• **Exercise input**:
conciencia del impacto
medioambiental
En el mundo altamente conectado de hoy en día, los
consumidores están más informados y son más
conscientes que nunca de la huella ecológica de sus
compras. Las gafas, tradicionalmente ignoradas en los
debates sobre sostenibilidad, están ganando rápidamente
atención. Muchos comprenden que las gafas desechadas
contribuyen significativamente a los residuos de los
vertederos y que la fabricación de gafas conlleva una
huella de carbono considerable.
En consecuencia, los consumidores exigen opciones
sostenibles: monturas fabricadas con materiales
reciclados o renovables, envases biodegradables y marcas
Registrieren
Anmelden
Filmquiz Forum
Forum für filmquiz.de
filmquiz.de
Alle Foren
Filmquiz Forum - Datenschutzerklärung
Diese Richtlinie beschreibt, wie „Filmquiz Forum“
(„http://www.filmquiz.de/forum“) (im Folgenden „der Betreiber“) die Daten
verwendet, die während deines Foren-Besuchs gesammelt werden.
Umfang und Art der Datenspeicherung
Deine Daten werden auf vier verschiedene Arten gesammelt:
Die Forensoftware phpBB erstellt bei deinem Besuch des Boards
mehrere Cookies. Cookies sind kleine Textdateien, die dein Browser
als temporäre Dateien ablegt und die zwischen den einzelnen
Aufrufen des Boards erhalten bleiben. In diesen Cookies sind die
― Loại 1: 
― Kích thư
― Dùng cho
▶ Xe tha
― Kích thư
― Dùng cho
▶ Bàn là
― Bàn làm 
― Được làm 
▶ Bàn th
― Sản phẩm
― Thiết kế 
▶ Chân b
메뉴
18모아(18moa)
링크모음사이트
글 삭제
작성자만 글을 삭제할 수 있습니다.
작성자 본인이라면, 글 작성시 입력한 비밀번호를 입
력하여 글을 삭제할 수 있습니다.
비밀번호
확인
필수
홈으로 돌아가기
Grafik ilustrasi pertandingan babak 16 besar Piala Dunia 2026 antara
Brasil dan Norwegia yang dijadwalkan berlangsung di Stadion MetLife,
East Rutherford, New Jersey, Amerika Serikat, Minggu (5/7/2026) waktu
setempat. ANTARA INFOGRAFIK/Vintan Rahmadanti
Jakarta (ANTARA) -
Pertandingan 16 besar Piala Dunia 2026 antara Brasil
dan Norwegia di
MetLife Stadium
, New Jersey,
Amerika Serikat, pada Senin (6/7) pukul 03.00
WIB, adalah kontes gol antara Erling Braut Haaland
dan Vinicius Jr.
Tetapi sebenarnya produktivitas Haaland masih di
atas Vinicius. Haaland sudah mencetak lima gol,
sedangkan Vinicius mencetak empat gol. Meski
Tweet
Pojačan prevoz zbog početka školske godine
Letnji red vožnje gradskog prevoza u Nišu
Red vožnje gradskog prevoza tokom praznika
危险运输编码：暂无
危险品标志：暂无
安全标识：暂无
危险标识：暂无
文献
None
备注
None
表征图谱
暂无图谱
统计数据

• **Exercise brief**: Gather every line in the records that contains the word "vožnje", treating uppercase and lowercase letters as distinct.

• **Response to this exercise**:
Letnji red vožnje gradskog prevoza u Nišu
Red vožnje gradskog prevoza tokom praznika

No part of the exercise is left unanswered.